下り道で足先に負担を掛けない様若干ペースを落とす。高速道路の下を通り、右側の前神寺に向かう道に出て、また高速道路の下を通り直して前神寺に向う。この付近の農家は割りと裕福な造りの家が多く、手入れの行き届いた庭木や五葉松の門構えも中々の出来映えのものがあった。
干し柿を吊るした情景は道産子には憧れの的だ

また珍しく軒下に干し柿を吊るしているのが目に入り、丁度初老の主人が車で帰って来たので、
「北海道の者だが先ず干し柿を吊るす風情は見る機会が無いので、是非写真に撮らせて欲しい」
「北海道からかそれは大変だな、ゆっくり撮りなさい、昔は何処でも柿を吊っていたものだが、最近はミカンが主力となったので殆ど見ることが無い」
 何処の世界でも構造変化が起きている様だ。前神寺までの道は思ったより長かったが、見覚えのある石槌神社の大鳥居が目に入ってきた。

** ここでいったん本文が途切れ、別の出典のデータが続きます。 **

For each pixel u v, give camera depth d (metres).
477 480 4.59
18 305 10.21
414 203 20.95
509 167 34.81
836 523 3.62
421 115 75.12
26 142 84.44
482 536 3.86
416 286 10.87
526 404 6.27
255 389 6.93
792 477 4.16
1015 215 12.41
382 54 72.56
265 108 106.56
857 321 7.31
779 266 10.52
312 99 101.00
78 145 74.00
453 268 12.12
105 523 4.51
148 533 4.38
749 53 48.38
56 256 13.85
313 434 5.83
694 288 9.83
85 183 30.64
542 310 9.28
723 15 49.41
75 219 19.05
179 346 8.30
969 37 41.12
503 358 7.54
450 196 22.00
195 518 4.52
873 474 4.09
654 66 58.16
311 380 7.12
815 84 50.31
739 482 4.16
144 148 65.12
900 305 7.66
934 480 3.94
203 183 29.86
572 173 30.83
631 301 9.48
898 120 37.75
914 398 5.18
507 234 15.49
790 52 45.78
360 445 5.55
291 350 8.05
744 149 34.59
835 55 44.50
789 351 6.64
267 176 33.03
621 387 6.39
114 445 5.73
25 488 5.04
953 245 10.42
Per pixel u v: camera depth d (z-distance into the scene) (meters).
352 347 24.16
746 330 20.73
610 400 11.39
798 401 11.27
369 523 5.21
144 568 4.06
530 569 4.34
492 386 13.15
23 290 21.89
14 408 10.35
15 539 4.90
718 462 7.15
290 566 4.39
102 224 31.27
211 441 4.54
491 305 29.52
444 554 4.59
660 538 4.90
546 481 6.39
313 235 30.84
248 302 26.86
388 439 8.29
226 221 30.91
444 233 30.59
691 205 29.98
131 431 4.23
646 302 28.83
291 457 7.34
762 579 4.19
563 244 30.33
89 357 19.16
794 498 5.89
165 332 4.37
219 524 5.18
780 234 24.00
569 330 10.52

前神寺の石の門柱の前で、当時雑誌記者に、是非遍路のモデルになって欲しいと頼まれて、歩き出したものの、緊張の余り左足と左手を同時に出して、雑誌記者に笑われて撮り直したことが思い出され一人苦笑する。その時撮りそこなった山門らしくない山門をカメラに収める。
 2時35分、前神寺に着く。納経を済ませた後、湯之谷温泉を横目に見ながら進むと国道11号線に出る。そのまま直進し、加茂川橋を渡り、二つ目の信号を左に曲がって、伊予西条駅横の踏切を渡ると間もなく、今夜の宿、ビジネスホテルさぬきやに着いたのは4時丁度だった。
 洗濯機に洗い物を放り込んで風呂に入る。風呂で疲れた足を揉んだ後、指先を見ると爪が剥れかかっていたので、念の為テーピングする。主人に西条市内の焼肉店を教えてもらう。洗濯物を部屋に吊るして、商店街の明かりが灯る道を通り、文化センターの直ぐ傍の焼肉店に出かける。6時にしては客は私だけだった。ここも不景気なのかな。
早速大ジョッキーを呑みながら何時もの様に、ロースにタンと上ミノを焼いて口に運ぶ瞬間は何とも言えない。酒も一本熱燗を頼んだので、上ミノを追加する。その後、キムチと若布スープに熱いご飯を食べたら極楽世界に浸った感じだった。この程度のことならお大師様も大目に見てくれるだろう。精算すると3300円は先ず先ずか。
 ホテルの戻り、供養した3人の家族に宛てて葉書を書き、今日一日の日記を付けたが、海抜ゼロからの800米の星ノ森に登った35キロは価があった。